— Start of Listing —
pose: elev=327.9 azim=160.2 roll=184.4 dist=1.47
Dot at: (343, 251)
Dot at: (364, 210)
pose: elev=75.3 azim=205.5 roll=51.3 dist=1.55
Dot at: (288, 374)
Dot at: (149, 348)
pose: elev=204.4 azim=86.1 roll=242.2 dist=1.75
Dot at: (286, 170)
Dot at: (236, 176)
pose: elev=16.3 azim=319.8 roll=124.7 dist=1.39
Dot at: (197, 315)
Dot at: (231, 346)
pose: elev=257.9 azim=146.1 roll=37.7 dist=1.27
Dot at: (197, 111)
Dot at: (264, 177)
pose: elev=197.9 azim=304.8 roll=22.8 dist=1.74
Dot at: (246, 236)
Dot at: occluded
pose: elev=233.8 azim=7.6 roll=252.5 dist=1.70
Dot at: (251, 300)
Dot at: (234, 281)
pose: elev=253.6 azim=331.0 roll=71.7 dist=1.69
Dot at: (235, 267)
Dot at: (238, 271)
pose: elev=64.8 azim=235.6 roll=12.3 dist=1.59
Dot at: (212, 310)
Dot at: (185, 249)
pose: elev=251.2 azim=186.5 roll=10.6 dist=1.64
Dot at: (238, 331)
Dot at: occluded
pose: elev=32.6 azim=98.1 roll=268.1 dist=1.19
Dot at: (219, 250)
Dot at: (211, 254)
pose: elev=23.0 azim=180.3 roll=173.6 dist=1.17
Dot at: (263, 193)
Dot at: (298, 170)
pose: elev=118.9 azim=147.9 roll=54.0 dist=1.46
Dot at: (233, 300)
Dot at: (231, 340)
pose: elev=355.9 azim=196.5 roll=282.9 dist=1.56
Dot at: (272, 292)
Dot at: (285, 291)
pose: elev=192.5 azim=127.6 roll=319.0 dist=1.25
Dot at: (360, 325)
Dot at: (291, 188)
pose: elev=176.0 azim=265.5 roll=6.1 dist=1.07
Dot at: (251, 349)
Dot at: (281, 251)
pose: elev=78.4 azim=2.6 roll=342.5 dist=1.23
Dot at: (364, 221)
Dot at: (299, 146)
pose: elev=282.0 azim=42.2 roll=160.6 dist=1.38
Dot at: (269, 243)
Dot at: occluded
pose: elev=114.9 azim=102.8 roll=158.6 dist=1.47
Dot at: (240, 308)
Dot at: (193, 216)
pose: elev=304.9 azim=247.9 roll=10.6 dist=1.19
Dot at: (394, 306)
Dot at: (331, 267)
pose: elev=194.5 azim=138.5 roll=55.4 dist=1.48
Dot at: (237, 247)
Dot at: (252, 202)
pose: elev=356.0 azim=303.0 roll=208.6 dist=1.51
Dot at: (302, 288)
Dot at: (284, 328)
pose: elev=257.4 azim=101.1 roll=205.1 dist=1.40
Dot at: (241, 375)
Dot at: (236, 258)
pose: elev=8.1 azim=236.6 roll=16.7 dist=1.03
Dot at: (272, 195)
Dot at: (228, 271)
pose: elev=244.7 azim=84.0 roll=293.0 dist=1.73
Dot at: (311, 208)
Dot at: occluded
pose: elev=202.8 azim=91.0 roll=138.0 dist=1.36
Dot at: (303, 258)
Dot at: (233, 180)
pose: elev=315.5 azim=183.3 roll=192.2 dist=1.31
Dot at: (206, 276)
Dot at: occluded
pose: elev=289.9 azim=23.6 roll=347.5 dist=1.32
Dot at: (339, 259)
— End of Listing —
* _Task to carry out_: Lay out the records above as a Markdown table with the columns Row and Line, starting at the line that contains "pose: elev=315.5 azim=183.3" and ending with the last line of the records. Number each row and skip any blank lines.

* _Task solution_:
| Row | Line |
|---|---|
| 1 | pose: elev=315.5 azim=183.3 roll=192.2 dist=1.31 |
| 2 | Dot at: (206, 276) |
| 3 | Dot at: occluded |
| 4 | pose: elev=289.9 azim=23.6 roll=347.5 dist=1.32 |
| 5 | Dot at: (339, 259) |